オイルジャケット備えた容量1リットルの加圧式攪拌槽型反応器のオイルジャケット温度を、200℃に保った。次いで、アクリル酸ナトリウム(AA−Na)84重量部、アクリル酸(AA)16重量部、水169重量部からなる単量体混合液に、重合開始剤としてターシャリーブチルハイドロパーオキサイド(以下TBHP)0.5重量部を混合し原料タンクに仕込んだ。一定の供給速度(48g/分、滞留時間:12分)で原料タンクから反応器に連続供給し、反応器内の混合液重量が580g一定になるように重合物を反応機出口から連続的に抜き出した。抜き出した反応液のpHは6.5であった。その時の反応器内温は、所望の200℃に保たれた。
単量体混合物の供給開始後、反応器内部の温度が安定してからさらに36分後をほぼ平衡状態に達したと判断し、それから約2.9kgのポリアクリル酸ナトリウム水溶液を回収した。液の色は薄黄色であった。液体クロマトグラフィ−で残存AAを分析すると2.1wt%であった。その結果から重合率は94%であることがわかった。
実施例1と同様にイオン交換処理後、分子量、末端不飽和結合導入率(f)を測定した。Mwは7900、Mnは3100、分子量分布Mw/Mnは2.5であった。また末端不飽和結合導入率(f)は1.1であった。
攪拌機、還流冷却機、温度計、窒素導入管を備えた反応容器内に実施例12で製造したポリカルボン酸ナトリウムマクロモノマー水溶液(重合体12)を100重量部、水100重量部仕込み、窒素雰囲気下で90℃にした。別途調整したアクリル酸ナトリウム(AA−Na)36重量部、アクリル酸(AA)6.9重量部と過硫酸ナトリウム(NPS)0.8重量部、水20重量部からなる単量体溶液を4時間かけて連続的に滴下させた。滴下終了後、過硫酸ナトリウム(NPS)0.1重量部、水4重量部を添加し1時間反応を継続させた。この間反応温度は90℃を保った。
得られた共重合体の分子量はGPC測定からMw52000、Mn8200、Mw/Mn=6.3であった。残存AA−Naから求めた重合率は92%であった。NMRから求めたマクロモノマーの反応率は95%であり、ほとんどのマクロモノマーが反応したことが確認された。
(1)重量平均分子量(Mw)、数平均分子量(Mn)、分子量分布(Mw/Mn)はゲルパーミションクロマトグラフ(GPC)を用いて、溶離液に水+リン酸バッファーを使用し、アクリル酸標準ポリマーを用いてポリアクリル酸換算で測定した。
(2)pHはpHメーターを用いて測定された。実施例1〜11の重合後のpHは5倍に希釈して測定した。
(3)末端不飽和結合導入率(f)

提供データ ->
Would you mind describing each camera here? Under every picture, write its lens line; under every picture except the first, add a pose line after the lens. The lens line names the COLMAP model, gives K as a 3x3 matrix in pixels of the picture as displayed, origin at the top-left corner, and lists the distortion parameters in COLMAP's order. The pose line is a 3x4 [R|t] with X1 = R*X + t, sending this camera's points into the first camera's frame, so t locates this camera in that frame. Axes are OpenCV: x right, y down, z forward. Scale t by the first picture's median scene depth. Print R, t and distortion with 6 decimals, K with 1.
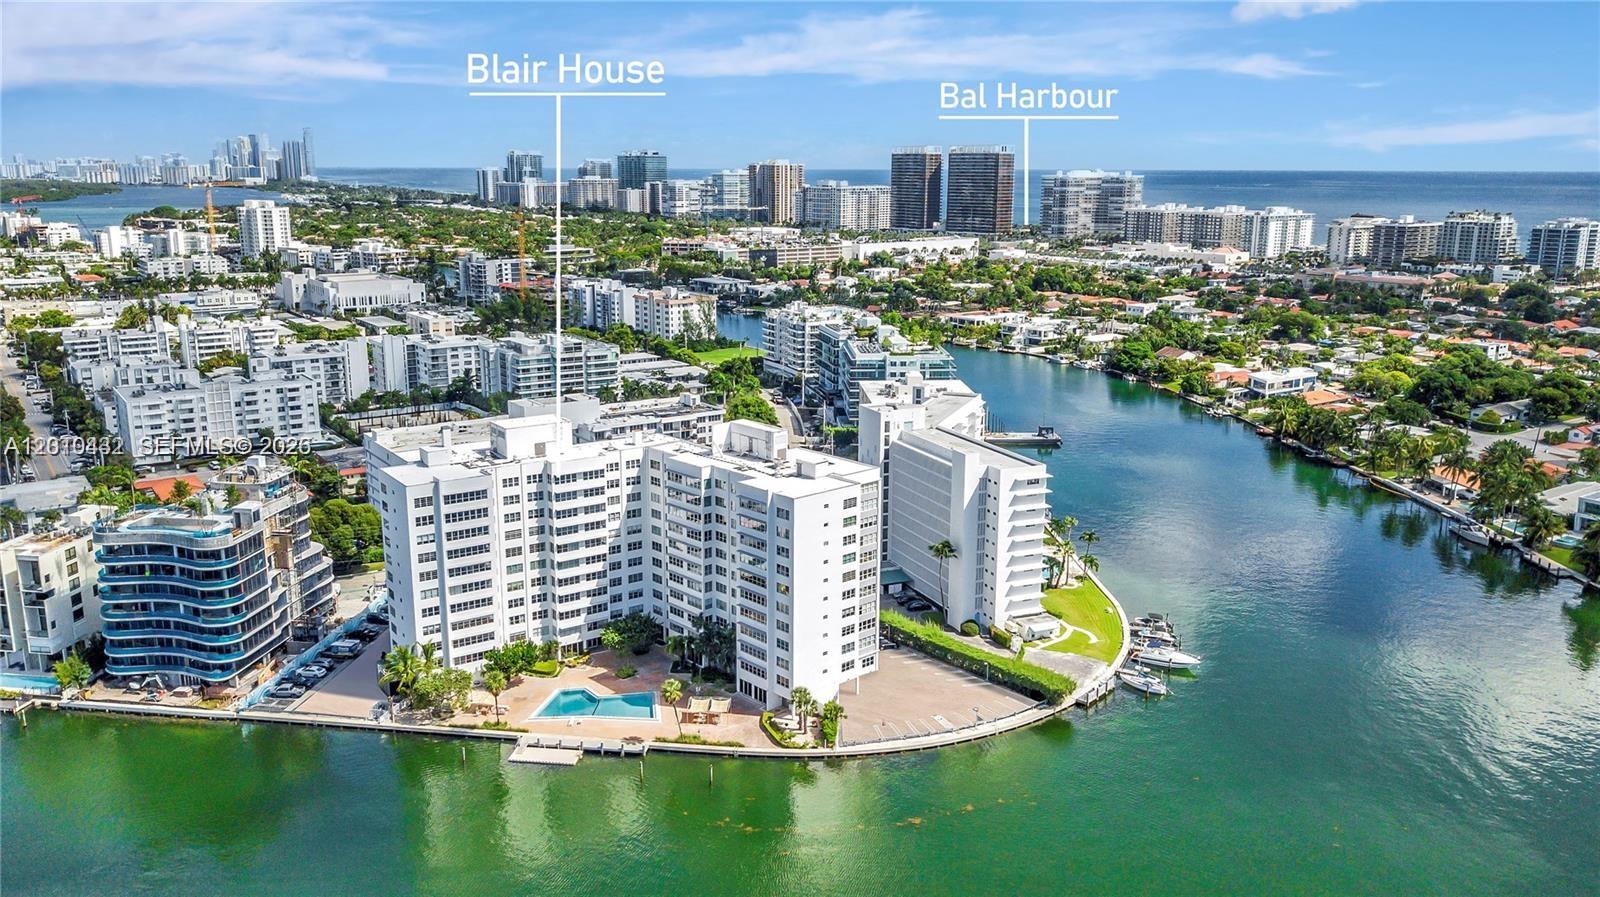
lens RADIAL K [[1253.9, 0, 800.0], [0, 1253.9, 448.5], [0, 0, 1]] dist [0.095644, -0.197672]
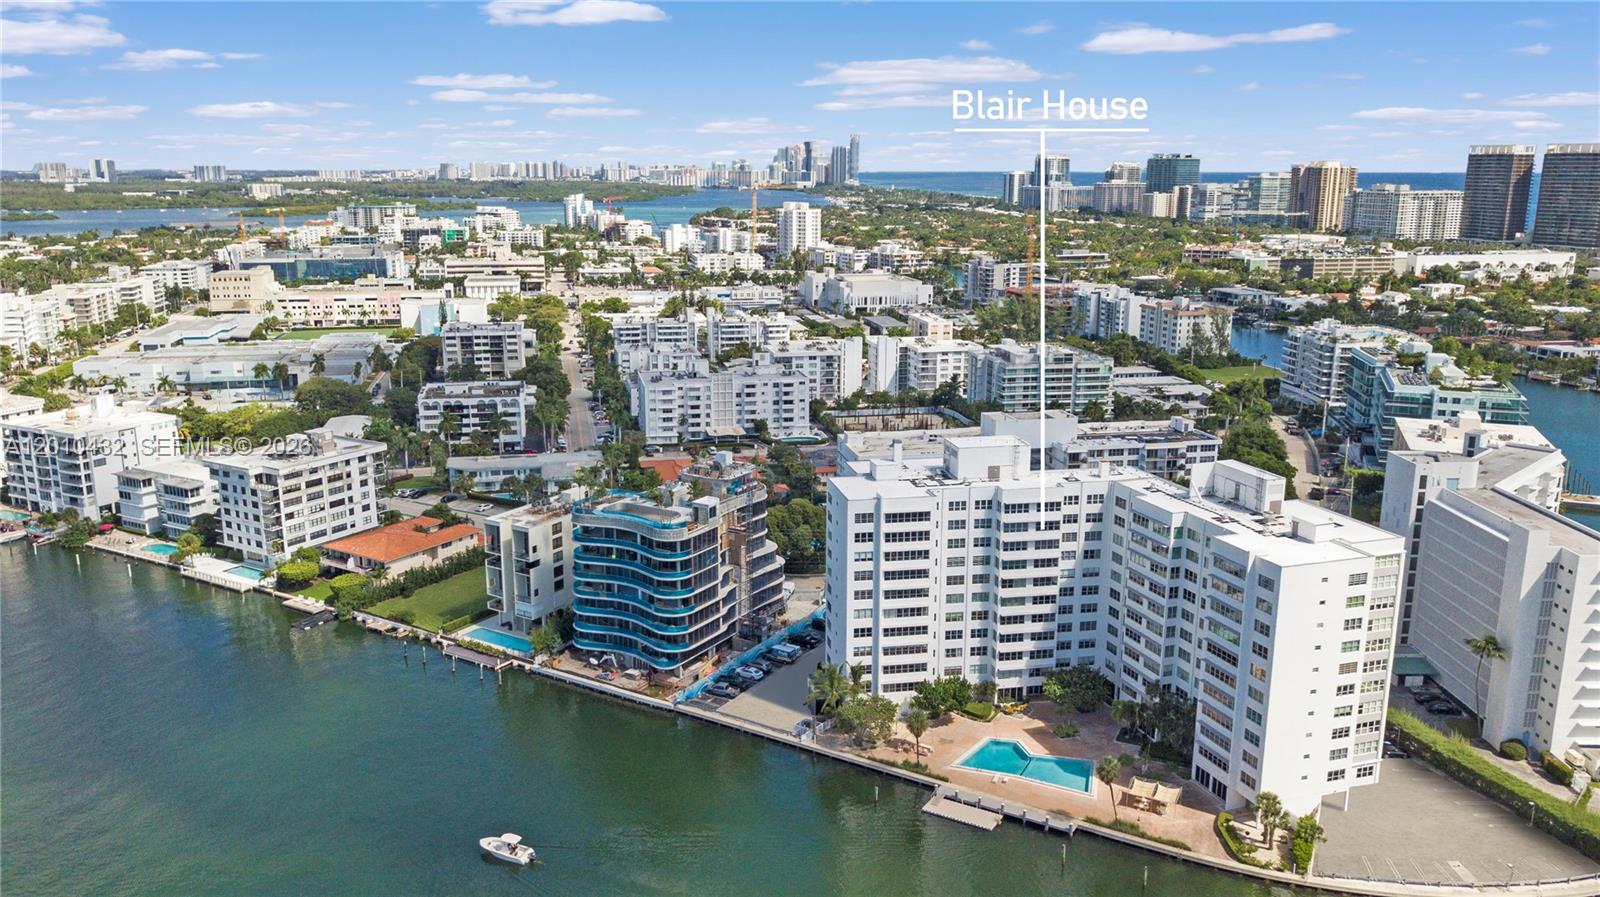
lens RADIAL K [[1234.9, 0, 788.5], [0, 1234.9, 460.6], [0, 0, 1]] dist [0.000116, -0.002839]
pose [[0.912190, 0.091030, -0.399528, 0.013617], [-0.087142, 0.995804, 0.027927, -0.018448], [0.400394, 0.009341, 0.916295, 0.111019]]
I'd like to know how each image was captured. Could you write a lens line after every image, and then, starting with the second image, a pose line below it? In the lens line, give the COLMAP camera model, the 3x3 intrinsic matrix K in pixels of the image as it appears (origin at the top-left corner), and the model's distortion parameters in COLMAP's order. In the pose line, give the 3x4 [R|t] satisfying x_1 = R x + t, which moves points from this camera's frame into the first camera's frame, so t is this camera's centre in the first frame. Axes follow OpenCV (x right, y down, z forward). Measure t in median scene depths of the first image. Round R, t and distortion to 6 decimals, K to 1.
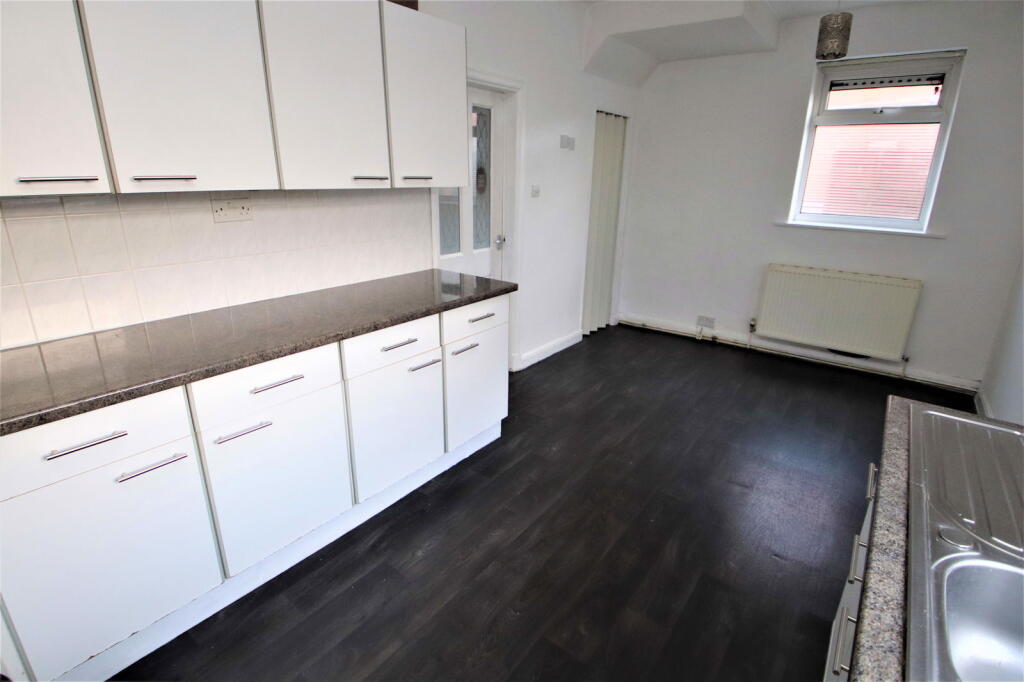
lens RADIAL K [[501.5, 0, 512.0], [0, 501.5, 341.0], [0, 0, 1]] dist [0.002053, -0.019341]
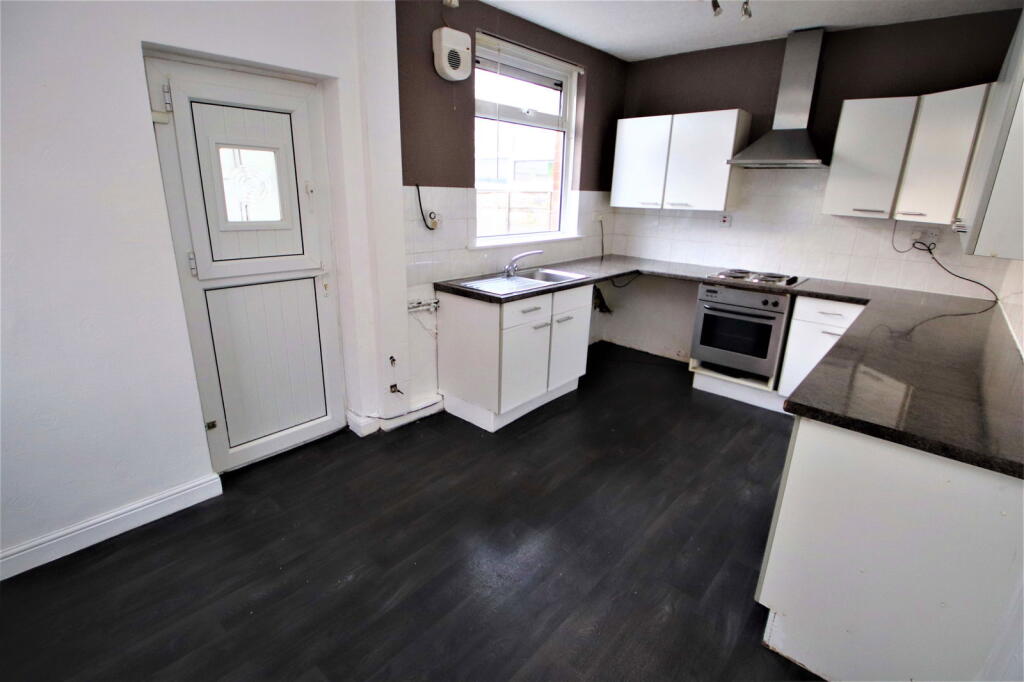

課題 -> 重合実験についての本文のうち、「実施例1と同様にイオン交換処」で始まり「(3)末端不飽和結合導入率(f)」で終わる部分を一字も変えずに書き写してください。

解答例 ->
実施例1と同様にイオン交換処理後、分子量、末端不飽和結合導入率(f)を測定した。Mwは7900、Mnは3100、分子量分布Mw/Mnは2.5であった。また末端不飽和結合導入率(f)は1.1であった。
攪拌機、還流冷却機、温度計、窒素導入管を備えた反応容器内に実施例12で製造したポリカルボン酸ナトリウムマクロモノマー水溶液(重合体12)を100重量部、水100重量部仕込み、窒素雰囲気下で90℃にした。別途調整したアクリル酸ナトリウム(AA−Na)36重量部、アクリル酸(AA)6.9重量部と過硫酸ナトリウム(NPS)0.8重量部、水20重量部からなる単量体溶液を4時間かけて連続的に滴下させた。滴下終了後、過硫酸ナトリウム(NPS)0.1重量部、水4重量部を添加し1時間反応を継続させた。この間反応温度は90℃を保った。
得られた共重合体の分子量はGPC測定からMw52000、Mn8200、Mw/Mn=6.3であった。残存AA−Naから求めた重合率は92%であった。NMRから求めたマクロモノマーの反応率は95%であり、ほとんどのマクロモノマーが反応したことが確認された。
(1)重量平均分子量(Mw)、数平均分子量(Mn)、分子量分布(Mw/Mn)はゲルパーミションクロマトグラフ(GPC)を用いて、溶離液に水+リン酸バッファーを使用し、アクリル酸標準ポリマーを用いてポリアクリル酸換算で測定した。
(2)pHはpHメーターを用いて測定された。実施例1〜11の重合後のpHは5倍に希釈して測定した。
(3)末端不飽和結合導入率(f)